WHAT IS EXPECTED:
Format the material below as a Markdown table with the columns "No." and "Line," giving each nonblank line its own numbered row and leaving out blank lines.
-----
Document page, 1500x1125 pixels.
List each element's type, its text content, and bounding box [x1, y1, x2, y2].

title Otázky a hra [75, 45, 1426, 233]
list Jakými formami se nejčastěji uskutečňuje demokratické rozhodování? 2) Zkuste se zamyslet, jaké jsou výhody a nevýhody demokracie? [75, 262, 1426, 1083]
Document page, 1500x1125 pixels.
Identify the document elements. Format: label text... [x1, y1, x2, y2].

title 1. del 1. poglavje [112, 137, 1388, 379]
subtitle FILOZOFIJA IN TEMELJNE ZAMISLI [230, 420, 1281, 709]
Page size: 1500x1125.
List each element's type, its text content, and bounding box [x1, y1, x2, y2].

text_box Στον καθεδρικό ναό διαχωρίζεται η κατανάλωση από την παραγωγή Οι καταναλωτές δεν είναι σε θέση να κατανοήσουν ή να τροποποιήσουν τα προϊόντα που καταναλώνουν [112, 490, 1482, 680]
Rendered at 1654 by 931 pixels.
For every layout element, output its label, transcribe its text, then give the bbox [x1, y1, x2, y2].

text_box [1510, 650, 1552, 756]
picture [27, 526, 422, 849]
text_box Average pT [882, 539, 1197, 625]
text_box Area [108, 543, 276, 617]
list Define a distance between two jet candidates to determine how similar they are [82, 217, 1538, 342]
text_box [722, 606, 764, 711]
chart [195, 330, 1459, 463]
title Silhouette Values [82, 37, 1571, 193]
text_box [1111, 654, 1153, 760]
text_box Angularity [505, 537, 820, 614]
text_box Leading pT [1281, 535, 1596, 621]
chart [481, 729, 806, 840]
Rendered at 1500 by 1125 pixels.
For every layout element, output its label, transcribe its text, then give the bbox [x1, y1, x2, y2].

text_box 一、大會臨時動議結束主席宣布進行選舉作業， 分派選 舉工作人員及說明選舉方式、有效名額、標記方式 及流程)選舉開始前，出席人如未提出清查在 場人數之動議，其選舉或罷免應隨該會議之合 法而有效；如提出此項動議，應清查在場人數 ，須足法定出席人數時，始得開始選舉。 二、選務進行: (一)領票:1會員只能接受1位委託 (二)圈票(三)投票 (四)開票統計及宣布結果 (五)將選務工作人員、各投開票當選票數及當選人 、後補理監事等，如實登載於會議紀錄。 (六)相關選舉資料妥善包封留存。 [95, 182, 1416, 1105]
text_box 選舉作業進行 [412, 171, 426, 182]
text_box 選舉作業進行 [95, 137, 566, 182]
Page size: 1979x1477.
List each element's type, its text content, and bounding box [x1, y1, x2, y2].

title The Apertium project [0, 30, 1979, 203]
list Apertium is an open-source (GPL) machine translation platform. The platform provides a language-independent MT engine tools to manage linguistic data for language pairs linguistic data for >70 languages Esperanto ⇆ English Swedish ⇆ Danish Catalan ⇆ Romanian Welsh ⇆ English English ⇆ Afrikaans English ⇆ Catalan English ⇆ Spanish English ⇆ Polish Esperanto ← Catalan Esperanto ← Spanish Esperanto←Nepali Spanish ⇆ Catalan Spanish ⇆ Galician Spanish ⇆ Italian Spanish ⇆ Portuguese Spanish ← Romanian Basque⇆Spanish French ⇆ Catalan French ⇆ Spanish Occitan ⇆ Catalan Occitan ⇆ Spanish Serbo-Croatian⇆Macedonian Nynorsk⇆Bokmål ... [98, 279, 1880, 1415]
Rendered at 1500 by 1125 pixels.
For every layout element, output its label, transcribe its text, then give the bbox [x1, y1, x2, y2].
-----
RESPONSE TO THIS EXERCISE:
| No. | Line |
|---|---|
| 1 | Document page, 1500x1125 pixels. |
| 2 | List each element's type, its text content, and bounding box [x1, y1, x2, y2]. |
| 3 | title Otázky a hra [75, 45, 1426, 233] |
| 4 | list Jakými formami se nejčastěji uskutečňuje demokratické rozhodování? 2) Zkuste se zamyslet, jaké jsou výhody a nevýhody demokracie? [75, 262, 1426, 1083] |
| 5 | Document page, 1500x1125 pixels. |
| 6 | Identify the document elements. Format: label text... [x1, y1, x2, y2]. |
| 7 | title 1. del 1. poglavje [112, 137, 1388, 379] |
| 8 | subtitle FILOZOFIJA IN TEMELJNE ZAMISLI [230, 420, 1281, 709] |
| 9 | Page size: 1500x1125. |
| 10 | List each element's type, its text content, and bounding box [x1, y1, x2, y2]. |
| 11 | text_box Στον καθεδρικό ναό διαχωρίζεται η κατανάλωση από την παραγωγή Οι καταναλωτές δεν είναι σε θέση να κατανοήσουν ή να τροποποιήσουν τα προϊόντα που καταναλώνουν [112, 490, 1482, 680] |
| 12 | Rendered at 1654 by 931 pixels. |
| 13 | For every layout element, output its label, transcribe its text, then give the bbox [x1, y1, x2, y2]. |
| 14 | text_box [1510, 650, 1552, 756] |
| 15 | picture [27, 526, 422, 849] |
| 16 | text_box Average pT [882, 539, 1197, 625] |
| 17 | text_box Area [108, 543, 276, 617] |
| 18 | list Define a distance between two jet candidates to determine how similar they are [82, 217, 1538, 342] |
| 19 | text_box [722, 606, 764, 711] |
| 20 | chart [195, 330, 1459, 463] |
| 21 | title Silhouette Values [82, 37, 1571, 193] |
| 22 | text_box [1111, 654, 1153, 760] |
| 23 | text_box Angularity [505, 537, 820, 614] |
| 24 | text_box Leading pT [1281, 535, 1596, 621] |
| 25 | chart [481, 729, 806, 840] |
| 26 | Rendered at 1500 by 1125 pixels. |
| 27 | For every layout element, output its label, transcribe its text, then give the bbox [x1, y1, x2, y2]. |
| 28 | text_box 一、大會臨時動議結束主席宣布進行選舉作業， 分派選 舉工作人員及說明選舉方式、有效名額、標記方式 及流程)選舉開始前，出席人如未提出清查在 場人數之動議，其選舉或罷免應隨該會議之合 法而有效；如提出此項動議，應清查在場人數 ，須足法定出席人數時，始得開始選舉。 二、選務進行: (一)領票:1會員只能接受1位委託 (二)圈票(三)投票 (四)開票統計及宣布結果 (五)將選務工作人員、各投開票當選票數及當選人 、後補理監事等，如實登載於會議紀錄。 (六)相關選舉資料妥善包封留存。 [95, 182, 1416, 1105] |
| 29 | text_box 選舉作業進行 [412, 171, 426, 182] |
| 30 | text_box 選舉作業進行 [95, 137, 566, 182] |
| 31 | Page size: 1979x1477. |
| 32 | List each element's type, its text content, and bounding box [x1, y1, x2, y2]. |
| 33 | title The Apertium project [0, 30, 1979, 203] |
| 34 | list Apertium is an open-source (GPL) machine translation platform. The platform provides a language-independent MT engine tools to manage linguistic data for language pairs linguistic data for >70 languages Esperanto ⇆ English Swedish ⇆ Danish Catalan ⇆ Romanian Welsh ⇆ English English ⇆ Afrikaans English ⇆ Catalan English ⇆ Spanish English ⇆ Polish Esperanto ← Catalan Esperanto ← Spanish Esperanto←Nepali Spanish ⇆ Catalan Spanish ⇆ Galician Spanish ⇆ Italian Spanish ⇆ Portuguese Spanish ← Romanian Basque⇆Spanish French ⇆ Catalan French ⇆ Spanish Occitan ⇆ Catalan Occitan ⇆ Spanish Serbo-Croatian⇆Macedonian Nynorsk⇆Bokmål ... [98, 279, 1880, 1415] |
| 35 | Rendered at 1500 by 1125 pixels. |
| 36 | For every layout element, output its label, transcribe its text, then give the bbox [x1, y1, x2, y2]. |